#### What you will do:
Pick out every line in the listing below that contains the string "more", treating uppercase and lowercase as different, and copy each of those lines in full.

#### Entries provided:

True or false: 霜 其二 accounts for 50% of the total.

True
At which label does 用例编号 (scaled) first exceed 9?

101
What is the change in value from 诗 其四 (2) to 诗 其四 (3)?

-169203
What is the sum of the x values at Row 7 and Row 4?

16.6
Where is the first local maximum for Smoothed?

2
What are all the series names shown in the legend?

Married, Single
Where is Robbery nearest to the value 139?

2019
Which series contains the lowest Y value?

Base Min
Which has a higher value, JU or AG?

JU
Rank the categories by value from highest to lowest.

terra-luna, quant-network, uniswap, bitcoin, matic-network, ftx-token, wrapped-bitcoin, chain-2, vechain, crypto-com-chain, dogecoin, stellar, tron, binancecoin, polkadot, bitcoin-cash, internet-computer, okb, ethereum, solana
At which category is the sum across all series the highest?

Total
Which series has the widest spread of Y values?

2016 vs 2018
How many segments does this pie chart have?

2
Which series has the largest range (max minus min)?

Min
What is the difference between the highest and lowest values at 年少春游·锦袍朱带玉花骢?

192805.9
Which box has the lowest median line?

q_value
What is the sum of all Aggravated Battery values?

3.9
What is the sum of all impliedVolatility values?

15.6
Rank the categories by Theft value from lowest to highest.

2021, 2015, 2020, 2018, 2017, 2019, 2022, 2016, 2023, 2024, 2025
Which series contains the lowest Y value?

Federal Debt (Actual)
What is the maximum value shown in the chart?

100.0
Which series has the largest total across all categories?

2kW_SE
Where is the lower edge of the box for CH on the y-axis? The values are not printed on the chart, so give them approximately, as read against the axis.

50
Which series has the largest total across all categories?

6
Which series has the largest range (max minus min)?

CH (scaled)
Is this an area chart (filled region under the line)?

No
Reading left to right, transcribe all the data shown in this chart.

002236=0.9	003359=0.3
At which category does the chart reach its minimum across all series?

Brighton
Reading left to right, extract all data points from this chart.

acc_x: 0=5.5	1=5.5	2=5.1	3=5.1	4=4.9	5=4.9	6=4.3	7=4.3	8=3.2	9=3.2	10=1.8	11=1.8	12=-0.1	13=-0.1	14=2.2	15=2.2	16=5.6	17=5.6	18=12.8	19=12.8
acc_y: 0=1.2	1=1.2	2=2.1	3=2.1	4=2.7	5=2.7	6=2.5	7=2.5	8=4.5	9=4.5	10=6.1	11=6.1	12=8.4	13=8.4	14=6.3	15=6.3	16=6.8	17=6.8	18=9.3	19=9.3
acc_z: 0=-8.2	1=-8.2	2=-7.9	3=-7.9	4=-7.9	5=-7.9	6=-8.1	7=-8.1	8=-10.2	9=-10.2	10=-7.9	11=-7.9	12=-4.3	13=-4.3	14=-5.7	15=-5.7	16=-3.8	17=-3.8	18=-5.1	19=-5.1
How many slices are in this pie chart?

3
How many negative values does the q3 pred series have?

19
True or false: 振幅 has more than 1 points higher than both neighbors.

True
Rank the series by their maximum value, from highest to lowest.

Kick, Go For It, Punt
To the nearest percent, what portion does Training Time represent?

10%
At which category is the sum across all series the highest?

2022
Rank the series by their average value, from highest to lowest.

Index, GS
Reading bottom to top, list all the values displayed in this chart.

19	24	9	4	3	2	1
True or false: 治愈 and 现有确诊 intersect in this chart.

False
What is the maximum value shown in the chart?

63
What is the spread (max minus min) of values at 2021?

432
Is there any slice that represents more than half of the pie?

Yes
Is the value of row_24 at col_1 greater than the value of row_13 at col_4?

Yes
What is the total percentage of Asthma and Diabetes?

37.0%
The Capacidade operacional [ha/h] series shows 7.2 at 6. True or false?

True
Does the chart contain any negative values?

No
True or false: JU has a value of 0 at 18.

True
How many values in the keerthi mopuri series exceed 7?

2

#### Exercise answer:
True or false: 振幅 has more than 1 points higher than both neighbors.
Is there any slice that represents more than half of the pie?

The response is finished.